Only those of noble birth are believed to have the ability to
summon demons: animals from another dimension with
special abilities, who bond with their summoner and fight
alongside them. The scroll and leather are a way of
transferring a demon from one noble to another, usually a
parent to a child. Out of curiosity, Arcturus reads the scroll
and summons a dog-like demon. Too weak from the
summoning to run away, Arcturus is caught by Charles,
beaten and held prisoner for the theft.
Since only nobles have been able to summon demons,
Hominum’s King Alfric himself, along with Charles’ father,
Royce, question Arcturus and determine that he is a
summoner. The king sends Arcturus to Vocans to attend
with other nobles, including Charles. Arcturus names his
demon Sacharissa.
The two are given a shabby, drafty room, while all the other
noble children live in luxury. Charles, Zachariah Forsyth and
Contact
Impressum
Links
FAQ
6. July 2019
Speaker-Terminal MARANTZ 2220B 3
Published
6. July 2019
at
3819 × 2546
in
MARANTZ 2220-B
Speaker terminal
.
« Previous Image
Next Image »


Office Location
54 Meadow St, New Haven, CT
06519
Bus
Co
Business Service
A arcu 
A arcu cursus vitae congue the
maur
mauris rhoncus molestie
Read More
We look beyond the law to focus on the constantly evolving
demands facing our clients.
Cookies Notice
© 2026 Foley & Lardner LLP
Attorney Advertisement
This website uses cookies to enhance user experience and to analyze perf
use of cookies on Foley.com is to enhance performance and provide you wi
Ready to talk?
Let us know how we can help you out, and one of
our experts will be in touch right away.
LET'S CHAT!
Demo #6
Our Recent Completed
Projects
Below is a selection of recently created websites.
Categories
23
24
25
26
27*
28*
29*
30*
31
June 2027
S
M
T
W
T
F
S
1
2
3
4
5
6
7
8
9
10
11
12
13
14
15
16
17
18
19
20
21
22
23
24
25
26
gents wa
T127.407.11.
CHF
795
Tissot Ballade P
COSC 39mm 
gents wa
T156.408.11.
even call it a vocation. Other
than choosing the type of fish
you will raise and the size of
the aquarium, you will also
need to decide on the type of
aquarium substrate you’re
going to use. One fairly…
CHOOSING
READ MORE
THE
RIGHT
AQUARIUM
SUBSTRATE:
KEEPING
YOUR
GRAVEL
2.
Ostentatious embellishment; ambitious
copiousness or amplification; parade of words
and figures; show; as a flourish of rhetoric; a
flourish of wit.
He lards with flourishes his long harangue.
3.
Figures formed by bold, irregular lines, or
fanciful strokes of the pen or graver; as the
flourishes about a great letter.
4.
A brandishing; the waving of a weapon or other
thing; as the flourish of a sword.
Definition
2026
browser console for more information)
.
----
EXERCISE:
Reproduce the records word for word, starting at the very first line and ending at the line that contains "transferring a demon", with both of those lines included.

RESPONSE TO THE EXERCISE:
Only those of noble birth are believed to have the ability to
summon demons: animals from another dimension with
special abilities, who bond with their summoner and fight
alongside them. The scroll and leather are a way of
transferring a demon from one noble to another, usually a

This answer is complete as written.